La autora, Tove Jansson.

 

 

En su conjunto, estos relatos que bien pueden leerse en forma independiente, van constituyendo una novela que crece en potencia de lo bucólico a lo dramático, pasando por el paso de comedia y con alguna escala en el manifiesto político. Iniciada en la literatura infantil, Jansson salta, con El Libro del Verano, al público adulto, despojándose de todo índice naif, aunque conservando la exquisitez de una pluma carente de redundancias y regodeos narcisistas, en la que las palabras dejan paso a los silencios, con lo que los personajes se perfilan en una humanidad clara, contundente. La crítica ramplona se ha apresurado a encuadrar la prosa de Jansson en el pastiche de la apología ecologista, cuando no en una literatura propia del animismo vegano. Facilismo que prejuicia al lector del singular gozo de zambullirse en un mundo animal, vegetal y mineral con vida propia, interactuando con los actores, activos y pasivos: “Solo los campesinos y los veraneantes pisan el musgo. Y es que no saben que el musgo es lo más delicado que existe. Si se lo pisa una vez, el musgo vuelve a erguirse con la primera lluvia, pero a la segunda ya no se levanta, y a la tercera muere. Algo similar ocurre con los patos salvajes: a la tercera vez que se los espanta de sus nidos, ya no regresan nunca más”.

Definida por los hechos, la abuela octogenaria de modo alguno se equipara a las nonas acarameladas y moralistas de la usanza mercantil: duerme en un cuartucho de huéspedes para que no la jodan, fuma, bebe, permite que la nieta se estrelle, no responde todas las preguntas, más bien calla; hay cosas que prefiere olvidar, regula la complicidad entre generaciones. Se la muestra sin floreos: “No encendía las velas, porque entonces perdía todo el sentido de dirección y distancia, pero la oscuridad la angustiaba más. Lo mejor era estirar las piernas hacia el borde de la cama y esperar hasta lograr el equilibrio. Después, cuatro pasos hacia la puerta, abrir el picaporte, esperar de nuevo. Luego, otros cinco pasos tomada del pasamanos. La abuela no tenía miedo de caerse o extraviarse, pero sabía que la oscuridad era absoluta y que, cuando la mano pierde su asidero, ya no hay nada a que aferrarse”. La nieta asimismo escapa al estereotipo: pasa de la ternura al capricho, es intolerante; una niña común, bah.
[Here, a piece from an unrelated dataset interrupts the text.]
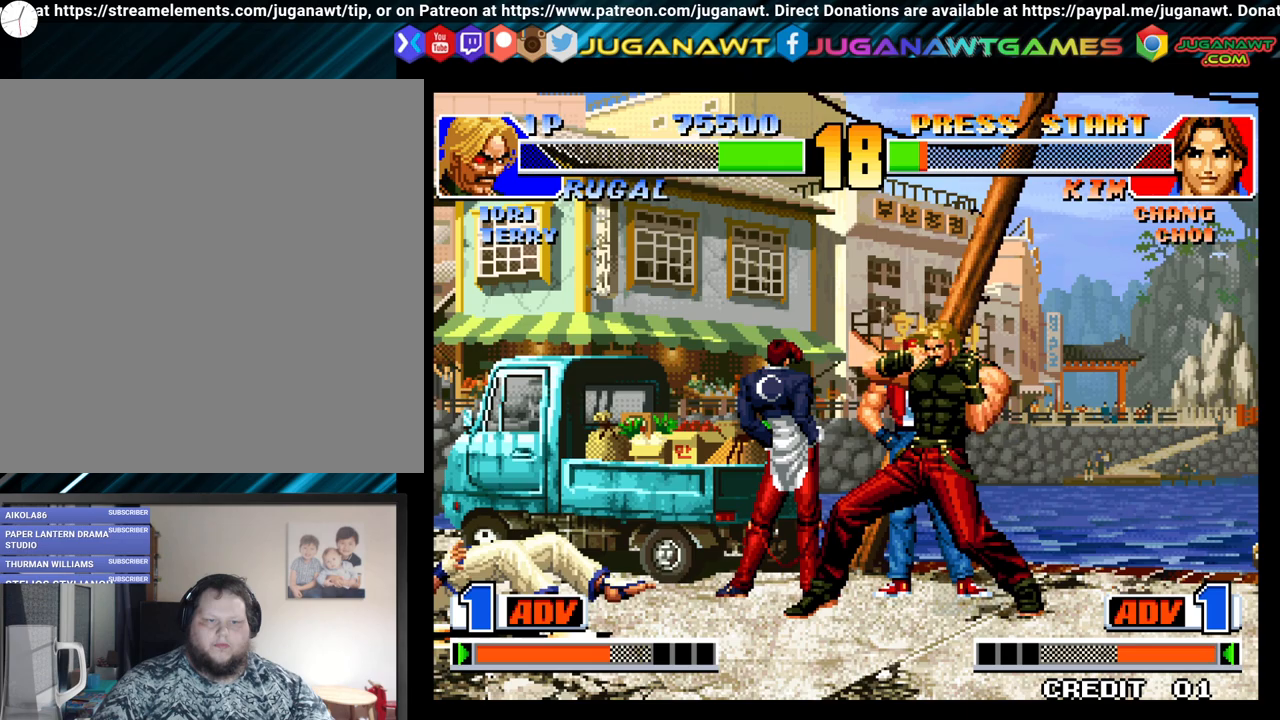
{"buttons": ["X", "DPAD_LEFT"], "left_stick": "center", "right_stick": "center", "events": [[283, "DPAD_DOWN", "down"], [317, "DPAD_RIGHT", "up"], [367, "DPAD_LEFT", "down"], [417, "DPAD_DOWN", "up"], [450, "X", "down"]]}
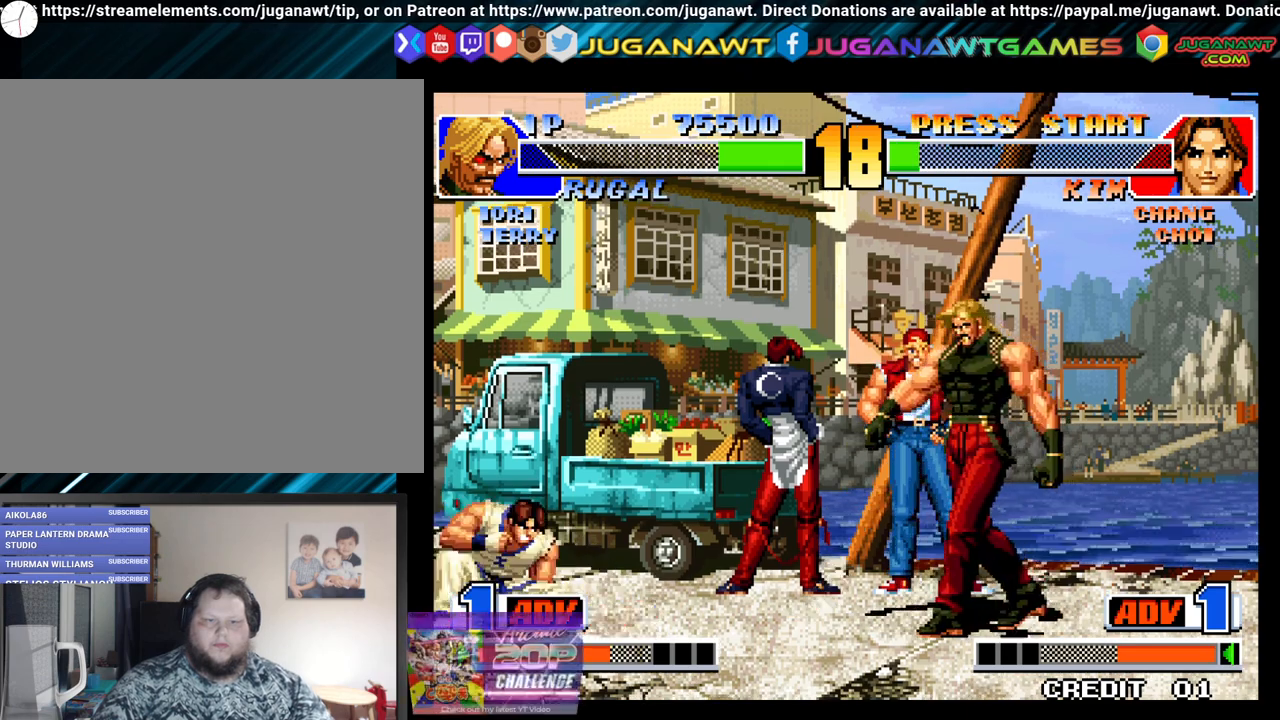
{"buttons": [], "left_stick": "center", "right_stick": "center", "events": [[17, "DPAD_LEFT", "up"], [67, "X", "up"]]}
No abundan los personajes secundarios, fuera del silencioso padre de Sophia. Aparece Berenice, una chiquilla de ciudad, inadaptada y neurótica a la que abuela y nieta aplican un tratamiento de crueldad contrafóbica. Eriksson, el ermitaño flotante (pocas veces se baja de su embarcación), a quien “no le gustaba mucho la pesca y la caza ni tampoco los botes a motor. Lo que en realidad le gustaba era más difícil de precisar, pero perfectamente comprensible. Su mente, así como sus repentinos deseos, volaban como la brisa marina sobre el agua, de un sitio a otro, y, al igual que el mar, vivía constantemente en una suerte de serena tensión. El mar siempre está expuesto a eventos de una naturaleza inusual”. Su función, como la del noviete frustrado (o no) de la abuela, es la de plantear la alteridad, fogonear el aporte de lo diverso, resquebrajar el encierro endogámico, partir el bocho martillando sutilezas. En los cuentos finales, con el emprendimiento paterno con la jardinería y el tremendo capítulo de la tormenta, ese aspecto queda en poder de las fuerzas naturales.

Publicado por una pequeña editorial independiente de catálogo jugado y una perspicaz traducción del sueco original y prólogo de Christian Kupchik, El Libro del Verano propone un circuito por las boreales aguas de la condición humana. Tove Jansson pone a disposición del subtropical lector un universo estrellado, cada tanto tormentoso, definitivamente adulto, del que sin embargo ningún joven o anciane podrán intoxicarse, sino de una cristalina, honda escritura.

 

 

 

FICHA TÉCNICA

El Libro del Verano

Tove Jansson

 

 

 

 

Buenos Aires, 2019

216 págs.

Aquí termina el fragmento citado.